## LISTING
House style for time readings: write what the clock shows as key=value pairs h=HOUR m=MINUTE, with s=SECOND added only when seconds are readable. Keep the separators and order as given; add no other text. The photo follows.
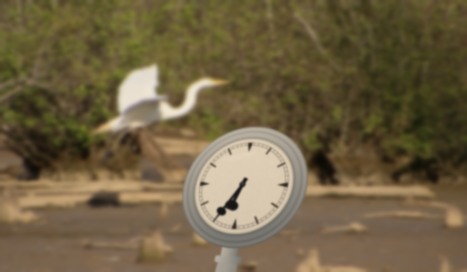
h=6 m=35
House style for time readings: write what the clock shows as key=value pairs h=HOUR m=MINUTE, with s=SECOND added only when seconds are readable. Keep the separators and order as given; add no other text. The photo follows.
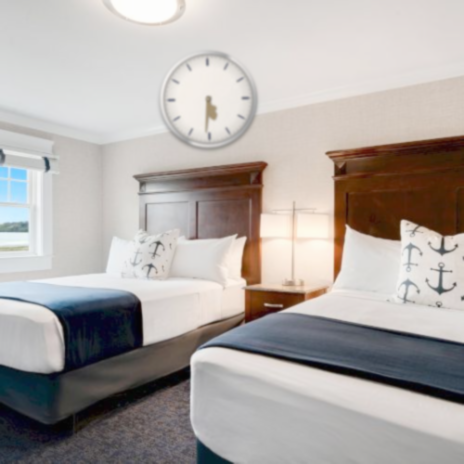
h=5 m=31
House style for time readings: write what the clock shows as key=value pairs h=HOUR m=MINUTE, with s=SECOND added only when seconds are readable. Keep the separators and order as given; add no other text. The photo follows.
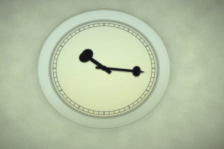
h=10 m=16
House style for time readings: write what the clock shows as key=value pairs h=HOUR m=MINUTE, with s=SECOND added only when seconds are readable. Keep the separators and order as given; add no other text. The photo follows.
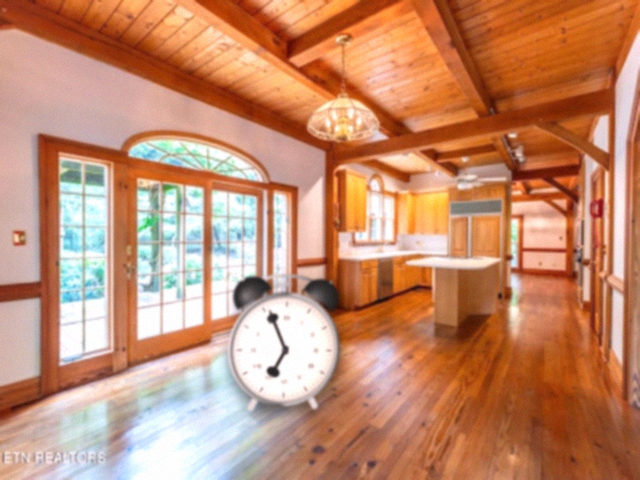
h=6 m=56
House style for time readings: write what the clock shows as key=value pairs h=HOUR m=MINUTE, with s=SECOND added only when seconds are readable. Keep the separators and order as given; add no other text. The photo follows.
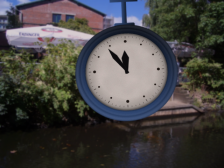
h=11 m=54
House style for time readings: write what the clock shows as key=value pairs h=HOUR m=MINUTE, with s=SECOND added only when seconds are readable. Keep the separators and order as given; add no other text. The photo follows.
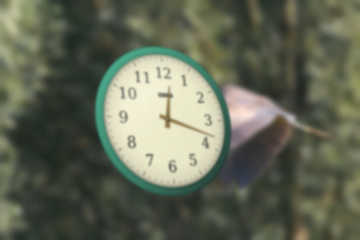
h=12 m=18
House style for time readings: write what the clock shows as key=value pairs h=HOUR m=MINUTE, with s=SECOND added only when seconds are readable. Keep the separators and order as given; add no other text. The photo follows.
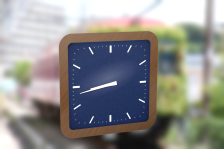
h=8 m=43
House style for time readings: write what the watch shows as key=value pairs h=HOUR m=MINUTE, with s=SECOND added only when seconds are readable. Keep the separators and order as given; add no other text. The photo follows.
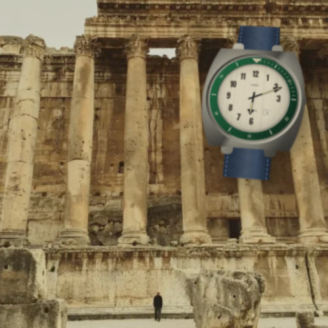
h=6 m=11
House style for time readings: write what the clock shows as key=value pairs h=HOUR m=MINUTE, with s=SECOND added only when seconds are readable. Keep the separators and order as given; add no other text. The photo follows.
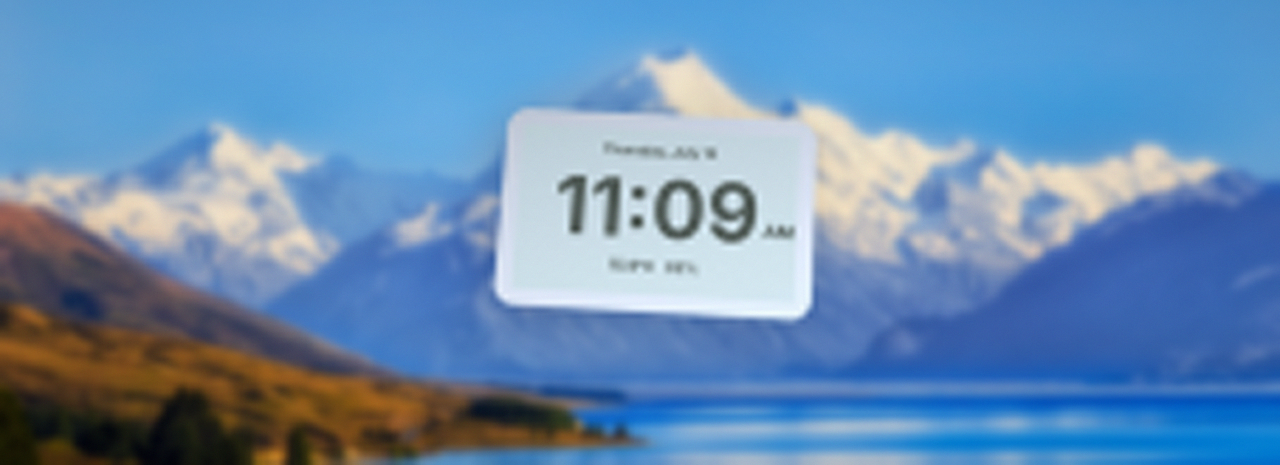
h=11 m=9
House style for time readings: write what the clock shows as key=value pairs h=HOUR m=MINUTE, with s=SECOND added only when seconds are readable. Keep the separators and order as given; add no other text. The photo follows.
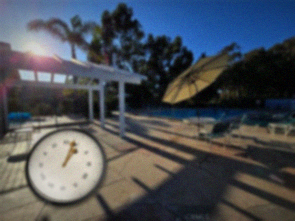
h=1 m=3
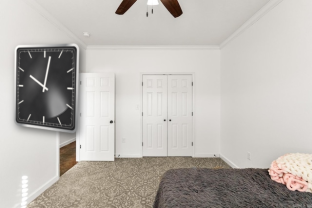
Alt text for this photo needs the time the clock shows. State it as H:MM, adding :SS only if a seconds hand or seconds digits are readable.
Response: 10:02
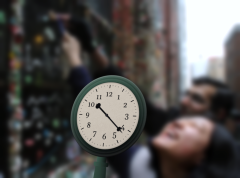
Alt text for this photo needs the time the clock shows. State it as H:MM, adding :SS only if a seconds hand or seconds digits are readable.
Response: 10:22
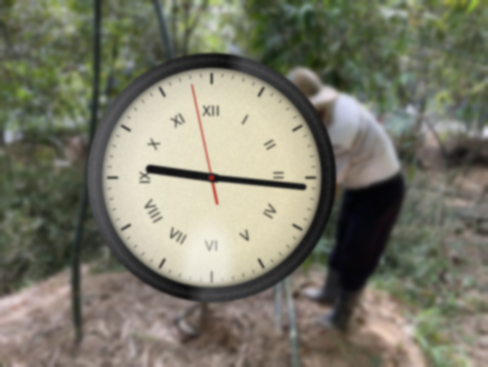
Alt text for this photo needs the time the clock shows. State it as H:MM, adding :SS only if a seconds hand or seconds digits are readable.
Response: 9:15:58
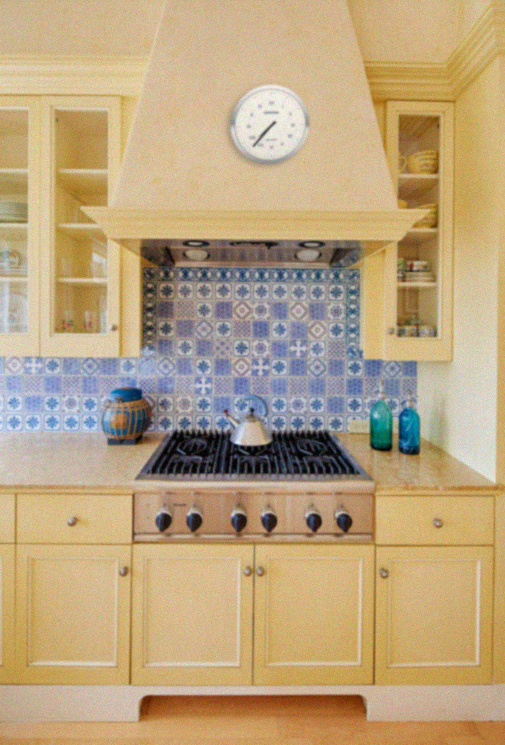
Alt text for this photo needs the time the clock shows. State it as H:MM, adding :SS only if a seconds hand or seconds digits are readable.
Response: 7:37
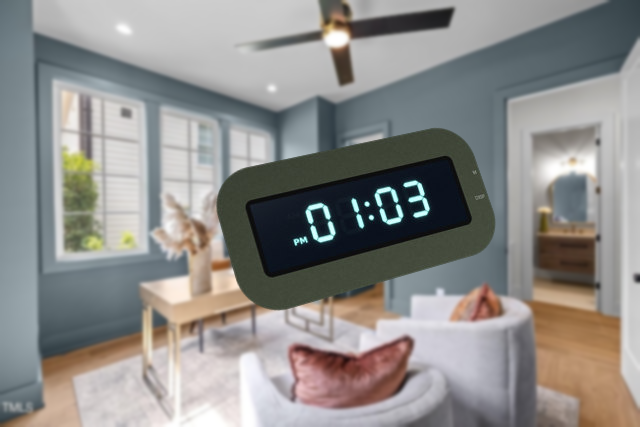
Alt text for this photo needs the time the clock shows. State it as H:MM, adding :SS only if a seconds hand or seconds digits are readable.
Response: 1:03
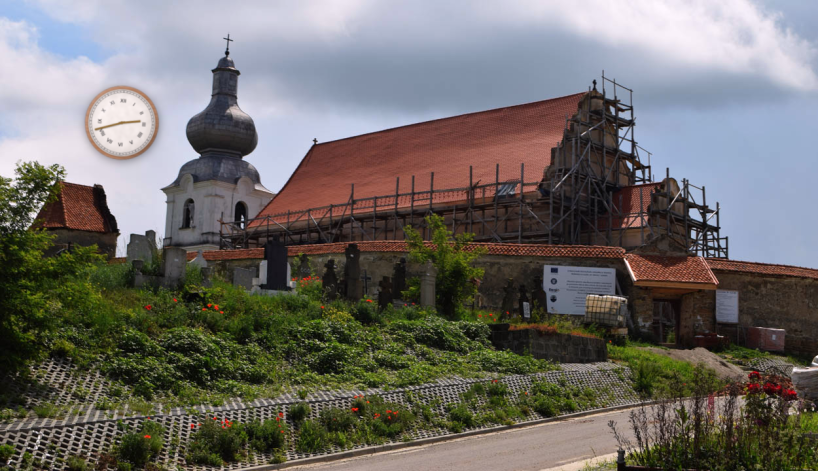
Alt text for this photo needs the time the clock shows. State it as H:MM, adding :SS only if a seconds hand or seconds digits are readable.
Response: 2:42
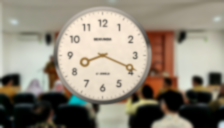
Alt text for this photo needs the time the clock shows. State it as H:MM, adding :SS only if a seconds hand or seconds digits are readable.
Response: 8:19
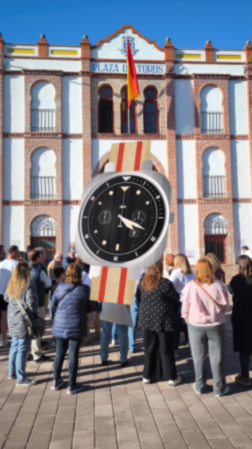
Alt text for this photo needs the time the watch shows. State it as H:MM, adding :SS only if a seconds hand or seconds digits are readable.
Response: 4:19
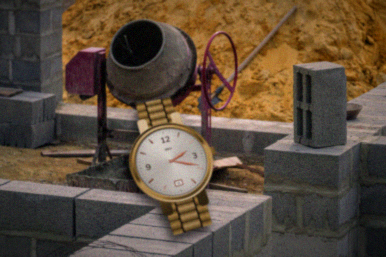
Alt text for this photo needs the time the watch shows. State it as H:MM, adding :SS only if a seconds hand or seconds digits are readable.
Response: 2:19
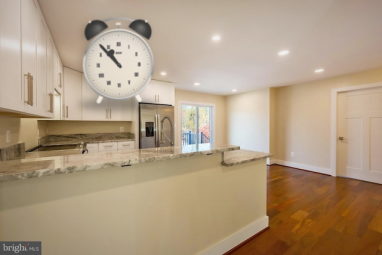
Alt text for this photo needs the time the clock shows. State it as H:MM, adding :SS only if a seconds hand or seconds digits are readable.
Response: 10:53
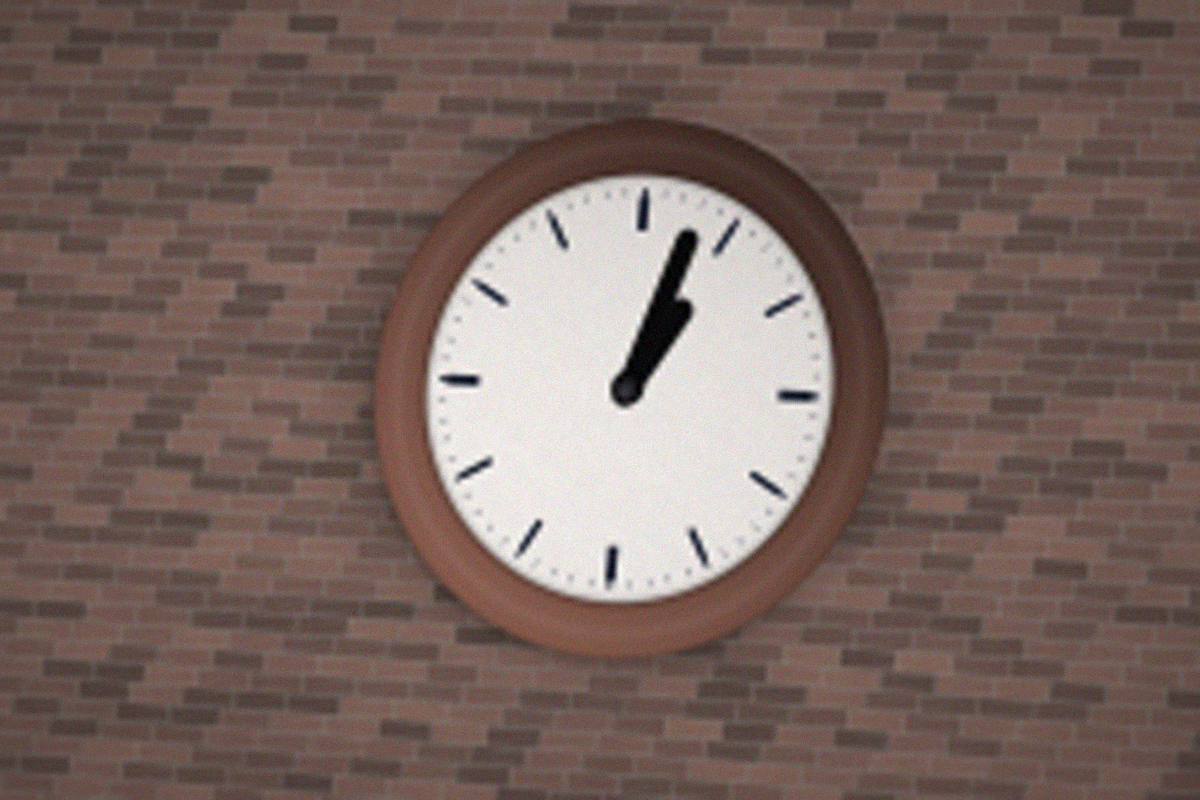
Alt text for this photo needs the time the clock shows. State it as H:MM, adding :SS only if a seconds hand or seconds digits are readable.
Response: 1:03
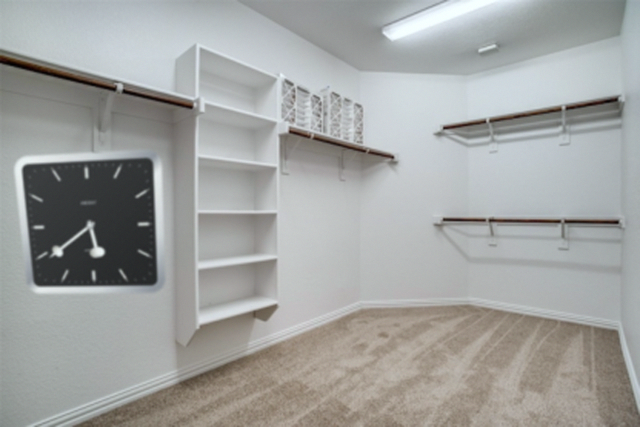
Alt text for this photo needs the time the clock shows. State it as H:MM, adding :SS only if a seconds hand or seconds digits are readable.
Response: 5:39
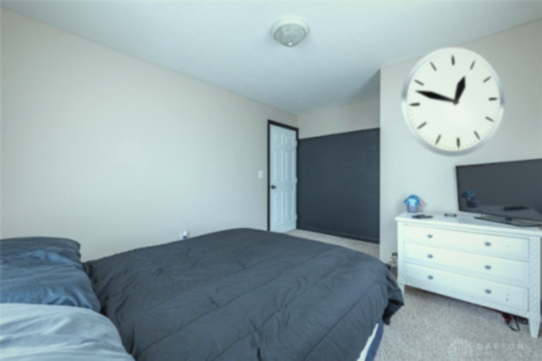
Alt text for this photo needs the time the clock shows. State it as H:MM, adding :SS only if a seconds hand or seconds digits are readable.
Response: 12:48
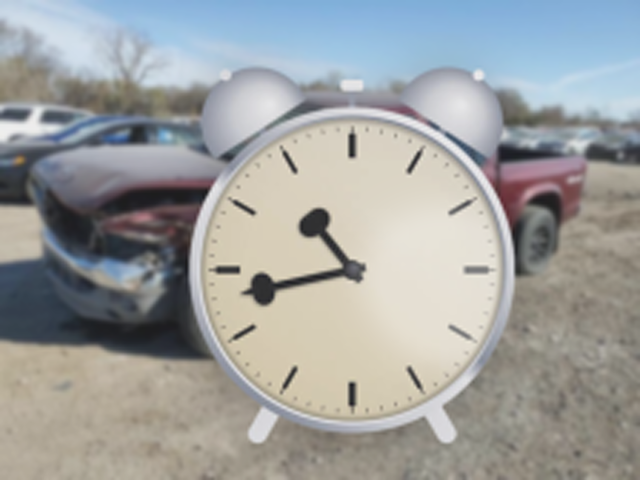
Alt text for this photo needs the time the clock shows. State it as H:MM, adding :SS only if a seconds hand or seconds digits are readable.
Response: 10:43
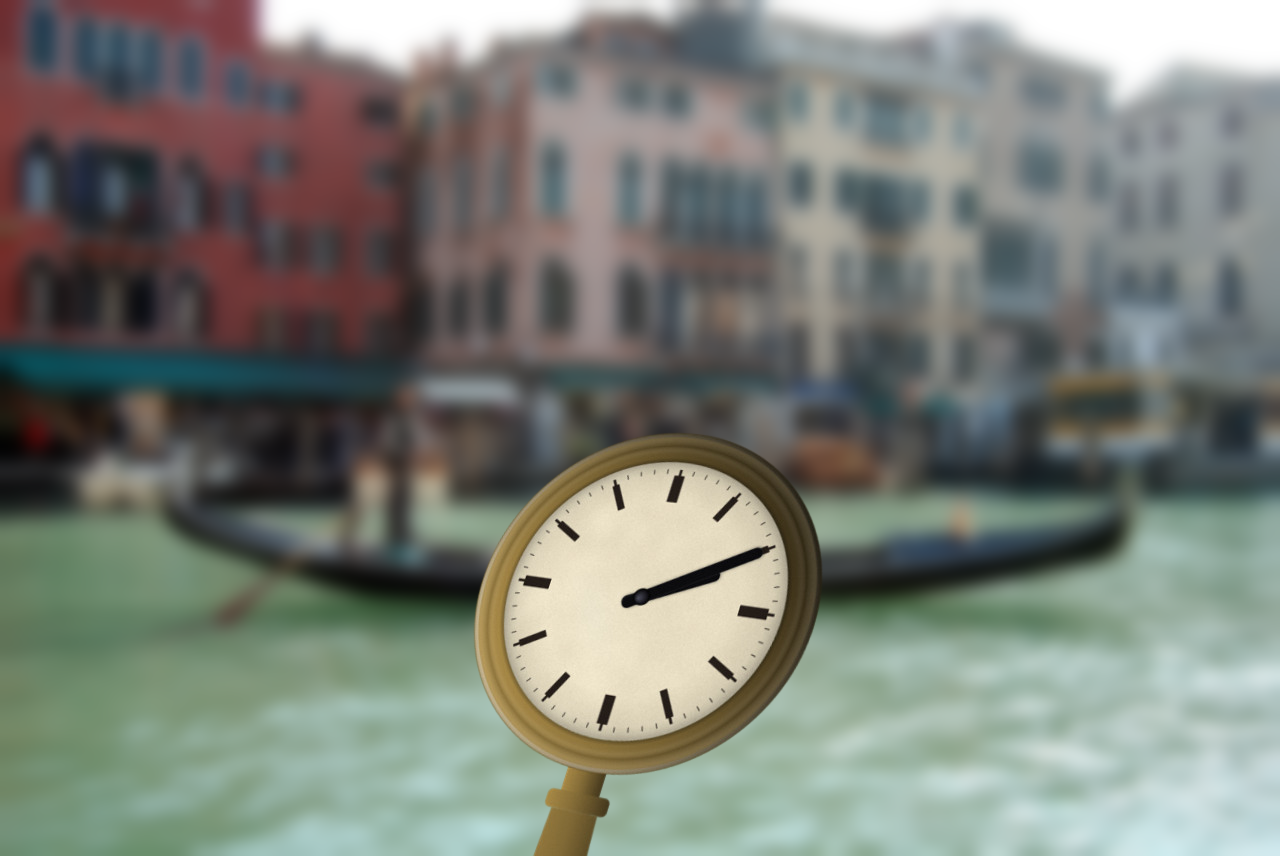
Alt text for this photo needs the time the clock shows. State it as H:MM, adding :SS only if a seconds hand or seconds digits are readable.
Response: 2:10
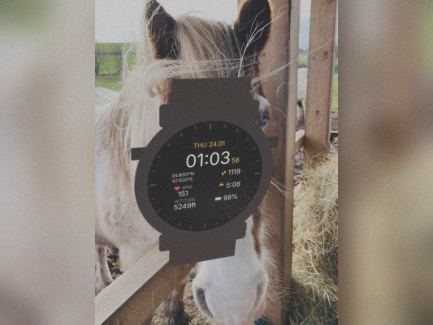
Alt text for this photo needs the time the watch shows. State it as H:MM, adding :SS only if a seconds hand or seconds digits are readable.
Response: 1:03
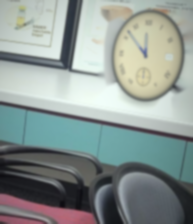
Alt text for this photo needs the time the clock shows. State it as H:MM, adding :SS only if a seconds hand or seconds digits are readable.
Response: 11:52
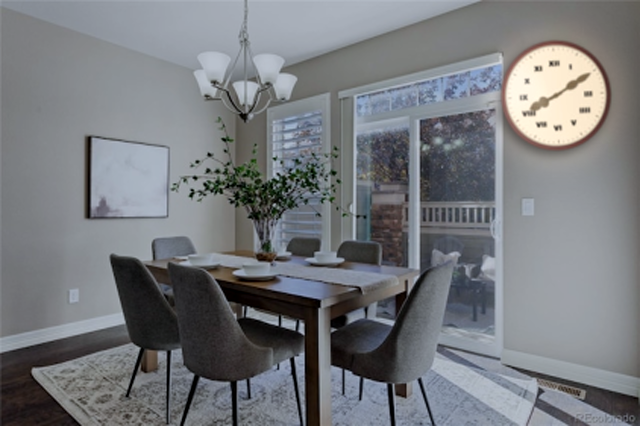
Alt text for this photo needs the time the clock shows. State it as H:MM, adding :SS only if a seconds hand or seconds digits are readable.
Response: 8:10
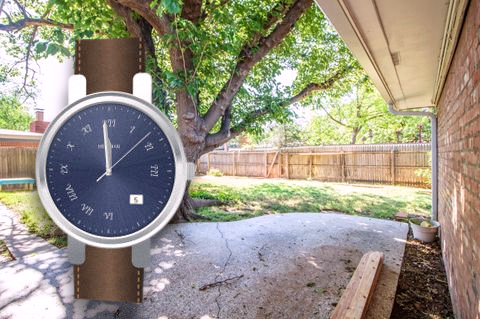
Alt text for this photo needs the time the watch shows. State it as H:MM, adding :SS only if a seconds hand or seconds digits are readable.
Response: 11:59:08
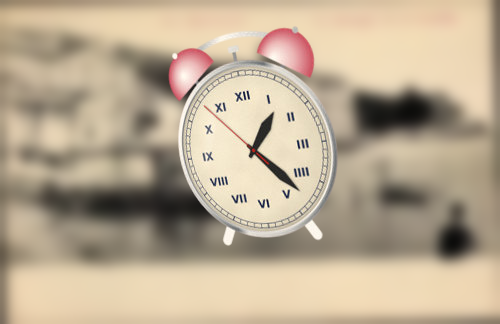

## WHAT IS REQUIRED
Switch "readable" to "legible" in the lines starting with the line with "House style for time readings: write what the watch" and going on through the line with "Response: 8:19", leaving everything else the same. Return only those lines, and leave the pictures out.

## SOLUTION FOR THIS TASK
House style for time readings: write what the watch shows as key=value pairs h=HOUR m=MINUTE, with s=SECOND added only when seconds are legible. Keep the separators and order as given; add no other text. The photo follows.
h=6 m=11
House style for time readings: write what the clock shows as key=value pairs h=HOUR m=MINUTE, with s=SECOND added only when seconds are legible. Keep the separators and order as given; add no other text. The photo follows.
h=11 m=9
House style for time readings: write what the clock shows as key=value pairs h=HOUR m=MINUTE, with s=SECOND added only when seconds are legible. Keep the separators and order as given; add no other text. The photo follows.
h=1 m=3
Alt text for this photo needs the time the clock shows. State it as H:MM, adding :SS only if a seconds hand or seconds digits are legible.
Response: 10:02
Alt text for this photo needs the time the clock shows. State it as H:MM, adding :SS only if a seconds hand or seconds digits are legible.
Response: 10:22
Alt text for this photo needs the time the clock shows. State it as H:MM, adding :SS only if a seconds hand or seconds digits are legible.
Response: 9:15:58
Alt text for this photo needs the time the clock shows. State it as H:MM, adding :SS only if a seconds hand or seconds digits are legible.
Response: 7:37
Alt text for this photo needs the time the clock shows. State it as H:MM, adding :SS only if a seconds hand or seconds digits are legible.
Response: 1:03
Alt text for this photo needs the time the clock shows. State it as H:MM, adding :SS only if a seconds hand or seconds digits are legible.
Response: 2:42
Alt text for this photo needs the time the clock shows. State it as H:MM, adding :SS only if a seconds hand or seconds digits are legible.
Response: 8:19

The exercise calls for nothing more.